From the 1950 General Election until now the slowly-declining Tory party competed with Labour - which first emerged as a credible party of government only in 1945 - to bribe the electorate with competing packages of handouts. Thus the two parties divided office between themselves over the years: until the stalemate that resulted from the General Election of 2010,

Since 2010 the awfulness of both 'major' parties [and the unspeakable shuffling of the LibDems] brought disillusion with politics to a new peak. Labour and Conservatives are both planning to run their next election campaign on the basis of what they can give away; mitigated by scarcely-credible 'plans' to pay for the handouts. The phenomenon of 'economic growth' means an increase in total spending in the economy: Osborne has achieved the fastest growth in the developed world simply by increasing government spending and borrowing, and mainintaining conditions in which people individually borrow ever more [both for house purchases and lifestyle spending]. To compound those follies the balance-of-payments remain seriously in deficit, adding external debt to the burden that has fallen on the state.

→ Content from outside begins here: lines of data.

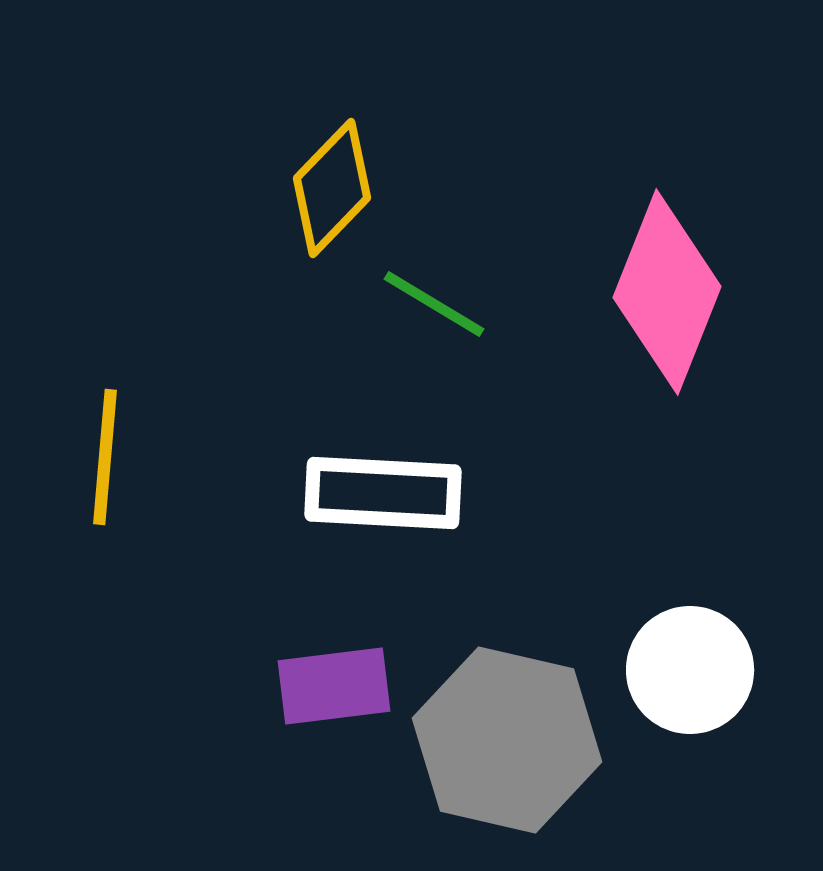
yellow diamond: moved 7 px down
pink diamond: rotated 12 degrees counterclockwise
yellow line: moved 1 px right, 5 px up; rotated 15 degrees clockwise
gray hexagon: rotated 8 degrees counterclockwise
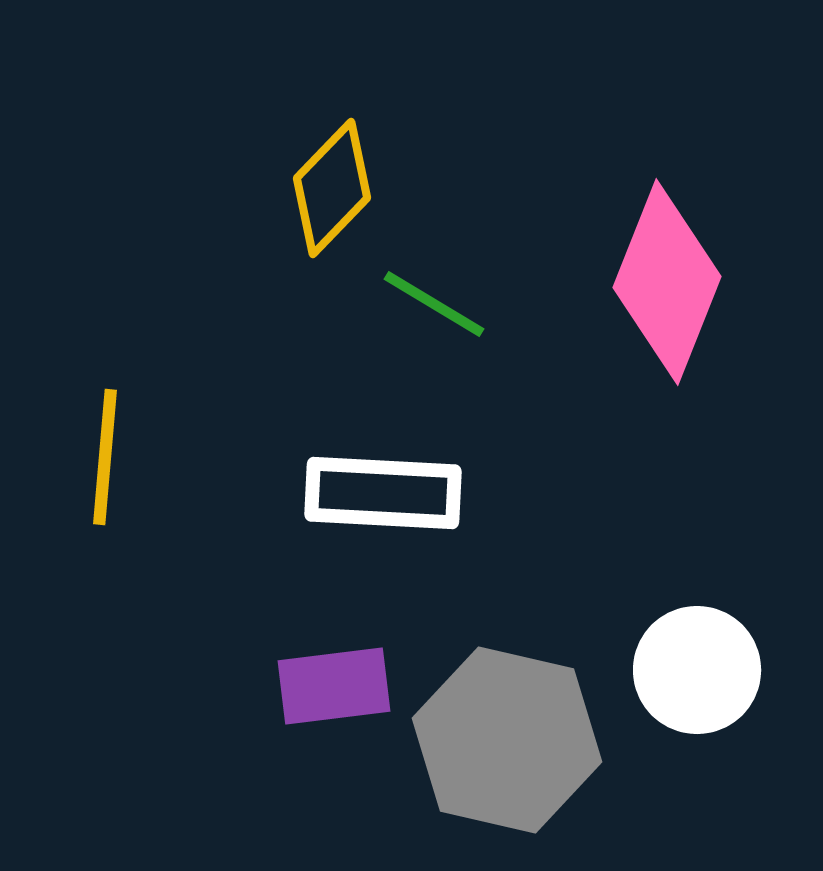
pink diamond: moved 10 px up
white circle: moved 7 px right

If a vote for 'none of the above' could make a significant difference to politics, people would take it. Now it looks as if UKIP is better than nothing. But they are not just attracting protest votes: they are tapping again the deep roots of working-class conservatism, and also at the roots of pristine Disraelian conservatism. The cross-party politician Winston Churchill was anything but a Little Englander: he offered union to France in 1940, and looked forward to a European Union. But the true blue Tory would have nothing of Catholic Socialist Europe, and Old Labour were nationalists [as Foreign Secretary in the Attlee government, Earnest Bevin described himself as " friend of the jolly old Empire"]. Ukip much better meets these two traditions than any other party; and its leader's habits chime in wiith both old working-class and true tory behaviour.

The clever spin doctors and professional politicians still think in terms of swing between two establishment parties, with decision being taken on the Manifestos on the basis of handing different packs of goodies to the despised, alien hoi-polloi. Ukip meets a historical trend, which could overwhelm the entire system; just seven months from now.